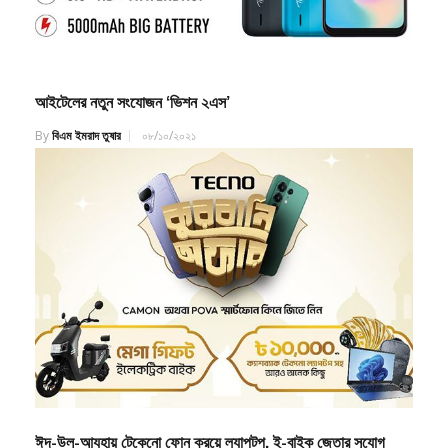
আইটেলের নতুন সংযোজন ‘ভিশন ২এস’
By
বিএম ইমরাদ তুষার
০৮/১০/২০২১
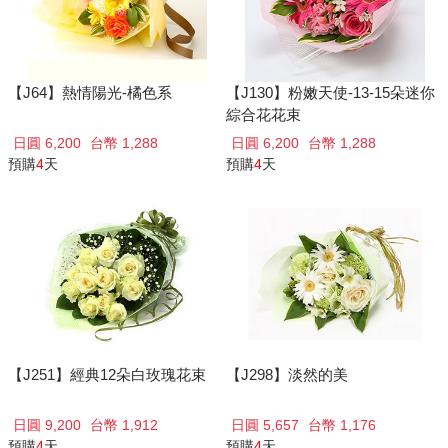
【J64】熱情陽光-橘色系
【J130】粉嫩天使-13-15朵迷你
綜合花花束
日圓 6,200
台幣 1,288
日圓 6,200
台幣 1,288
預購
4
天
預購
4
天
【J251】經典12朵白玫瑰花束
【J298】淡然的美
日圓 9,200
台幣 1,912
日圓 5,657
台幣 1,176
預購
4
天
預購
4
天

::::::::

● Problem statement
Copy out the material above in full and exactly, but with no pictures.

● Response area
আইটেলের নতুন সংযোজন ‘ভিশন ২এস’
By
বিএম ইমরাদ তুষার
০৮/১০/২০২১
【J64】熱情陽光-橘色系
【J130】粉嫩天使-13-15朵迷你
綜合花花束
日圓 6,200
台幣 1,288
日圓 6,200
台幣 1,288
預購
4
天
預購
4
天
【J251】經典12朵白玫瑰花束
【J298】淡然的美
日圓 9,200
台幣 1,912
日圓 5,657
台幣 1,176
預購
4
天
預購
4
天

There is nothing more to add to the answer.